Entries taken from a collection

——————————

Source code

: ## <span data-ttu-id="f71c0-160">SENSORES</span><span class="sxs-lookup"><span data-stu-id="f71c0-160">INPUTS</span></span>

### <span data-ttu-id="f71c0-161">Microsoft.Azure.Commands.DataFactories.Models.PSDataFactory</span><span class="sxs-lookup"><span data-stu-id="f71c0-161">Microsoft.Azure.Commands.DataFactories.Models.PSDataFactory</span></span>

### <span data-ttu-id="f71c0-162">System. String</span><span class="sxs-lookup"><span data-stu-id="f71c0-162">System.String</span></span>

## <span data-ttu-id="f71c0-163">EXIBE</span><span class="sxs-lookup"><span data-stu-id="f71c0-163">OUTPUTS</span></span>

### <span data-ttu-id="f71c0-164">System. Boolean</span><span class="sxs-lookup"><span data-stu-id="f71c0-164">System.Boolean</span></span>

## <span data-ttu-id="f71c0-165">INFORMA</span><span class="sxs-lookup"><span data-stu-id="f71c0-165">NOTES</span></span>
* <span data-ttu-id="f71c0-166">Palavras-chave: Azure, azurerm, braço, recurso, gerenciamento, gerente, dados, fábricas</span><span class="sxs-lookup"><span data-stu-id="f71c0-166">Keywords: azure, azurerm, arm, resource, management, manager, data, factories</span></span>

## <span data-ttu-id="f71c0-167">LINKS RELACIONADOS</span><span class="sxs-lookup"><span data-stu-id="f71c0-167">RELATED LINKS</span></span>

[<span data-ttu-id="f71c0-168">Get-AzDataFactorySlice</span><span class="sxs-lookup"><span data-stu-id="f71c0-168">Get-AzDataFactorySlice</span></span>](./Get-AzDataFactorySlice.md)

——————————

Can you retype the records from their first line down through the line that contains "manager, data, factories</span></span>", including that line?

Source code

: ## <span data-ttu-id="f71c0-160">SENSORES</span><span class="sxs-lookup"><span data-stu-id="f71c0-160">INPUTS</span></span>

### <span data-ttu-id="f71c0-161">Microsoft.Azure.Commands.DataFactories.Models.PSDataFactory</span><span class="sxs-lookup"><span data-stu-id="f71c0-161">Microsoft.Azure.Commands.DataFactories.Models.PSDataFactory</span></span>

### <span data-ttu-id="f71c0-162">System. String</span><span class="sxs-lookup"><span data-stu-id="f71c0-162">System.String</span></span>

## <span data-ttu-id="f71c0-163">EXIBE</span><span class="sxs-lookup"><span data-stu-id="f71c0-163">OUTPUTS</span></span>

### <span data-ttu-id="f71c0-164">System. Boolean</span><span class="sxs-lookup"><span data-stu-id="f71c0-164">System.Boolean</span></span>

## <span data-ttu-id="f71c0-165">INFORMA</span><span class="sxs-lookup"><span data-stu-id="f71c0-165">NOTES</span></span>
* <span data-ttu-id="f71c0-166">Palavras-chave: Azure, azurerm, braço, recurso, gerenciamento, gerente, dados, fábricas</span><span class="sxs-lookup"><span data-stu-id="f71c0-166">Keywords: azure, azurerm, arm, resource, management, manager, data, factories</span></span>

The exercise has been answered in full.